Read the mandate, not the name

A fund's name is marketing; its mandate — the investment objective and the rules in the scheme document — is the contract. A fund called 'Bluechip Opportunities Advantage' tells you nothing reliable. What it holds, what its benchmark is, and what its category permits tells you everything. Pull up the factsheet and check that what the fund actually owns matches what you think you're buying.

  • Benchmark — the index the fund measures itself against. A fund that can't reliably beat its own chosen benchmark, net of fees, is failing at its one stated job.
  • Top holdings & sectors — are they consistent with the category, or has the fund quietly drifted into bets you didn't sign up for?
  • Portfolio concentration — a fund whose top few holdings dominate is making big, lumpy bets; that can win big or lose big, and you should know which ride you're on.
  • Fund size (AUM) — very large active funds can struggle to move nimbly, especially in smaller stocks; very tiny funds carry their own viability questions.
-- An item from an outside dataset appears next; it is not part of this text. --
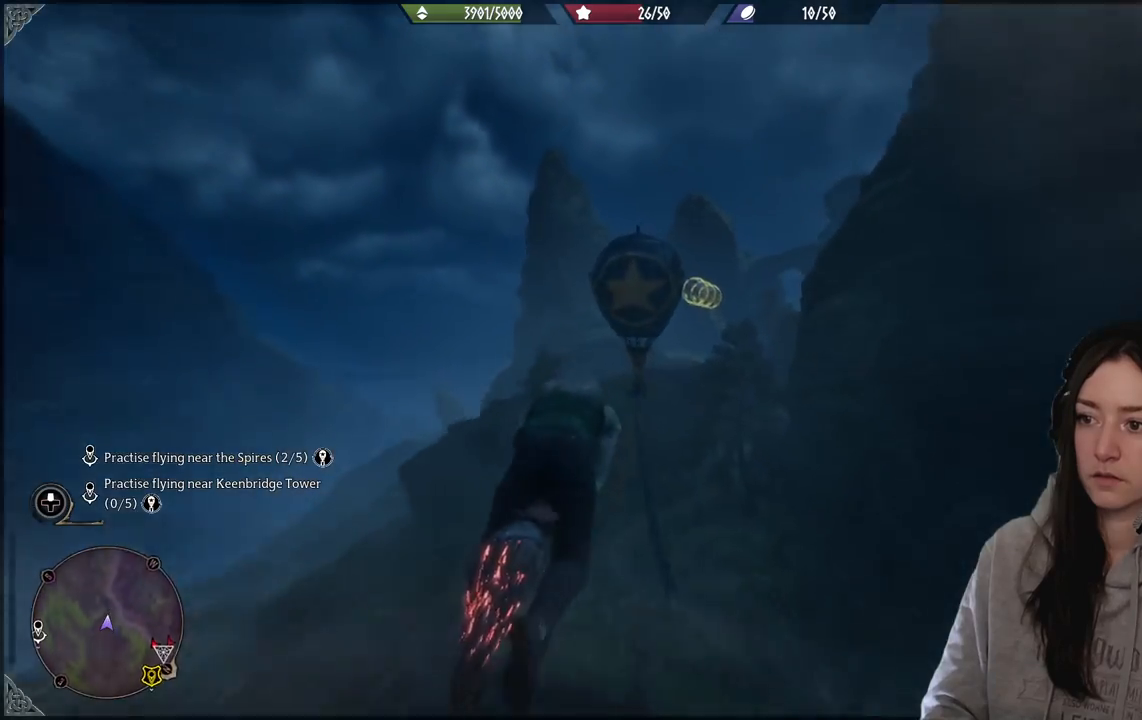
{"buttons": ["L2", "R2"], "left_stick": "up", "right_stick": "right", "events": [[333, "right_stick", "center"], [400, "right_stick", "right"]]}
How to read a track record honestly

Past returns are the most seductive and most misused number in all of fund selection. They feel like skill; they are often just luck, or a tailwind that has since reversed. The discipline is to interrogate a track record rather than be impressed by it. Three habits help.

  1. 1Look across full cycles, not a hot year. A fund that shot the lights out in one bull run tells you little. How did it behave through a downturn, and across five, seven, ten years? Consistency through bad times is rarer and more valuable than a single spectacular year.
  2. 2*Compare against the benchmark and the category, never in isolation.* A '15% return' is meaningless until you know the index returned more or less over the same window, and how peers in the same category fared.
  3. 3Mind the survivors. The funds advertised today are the ones that survived; the duds were quietly merged away or shut. Judging the category by its survivors flatters it — a trap called survivorship bias.

Star ratings, NFOs and the marketing machine

Now the traps, because avoiding them is half the battle. Star ratings rank funds largely on past risk-adjusted returns — they are a rear-view mirror, useful for a first glance and dangerous as a final word. Today's five-star fund is frequently tomorrow's three-star, because the very performance that earned the stars often can't repeat. Use ratings to start a conversation, never to end one.

New Fund Offers (NFOs) are sold hard precisely because they are new — fresh story, fresh marketing budget, and a price 'anchored' at ₹10 that fools people into thinking it's cheap. It isn't (recall the NAV confusion from the last chapter). An NFO has no track record at all, which is the opposite of an advantage. Why buy an unproven fund when a proven one with the same mandate sits right beside it?

Don't mistake more funds for diversification

A final, common error: collecting funds the way some people collect apps, ending up with a dozen schemes and calling it a 'diversified portfolio'. Usually it isn't. Five large-cap funds from five AMCs hold largely the same blue-chip stocks — you've bought near-identical exposure five times, paid five expense ratios, and created a portfolio you can no longer track. That's duplication wearing diversification's clothes.

Key takeaways

  • Decide the job and time horizon first, then the SEBI category, and only then the specific scheme — the category choice drives most of the outcome.
  • Make cost an early filter you fully control, and always buy the direct plan of the fund you choose.
  • Judge a fund by its mandate and holdings, not its marketing name, and watch for style drift away from its stated category.
  • Read track records across full market cycles and against the benchmark and peers — never a single hot year, and mind survivorship bias.
  • Treat star ratings as a rear-view mirror and NFOs as unproven products dressed up as opportunities; resist chasing last year's winner.
  • A handful of well-understood funds beats a dozen overlapping ones — owning more schemes is not the same as being diversified.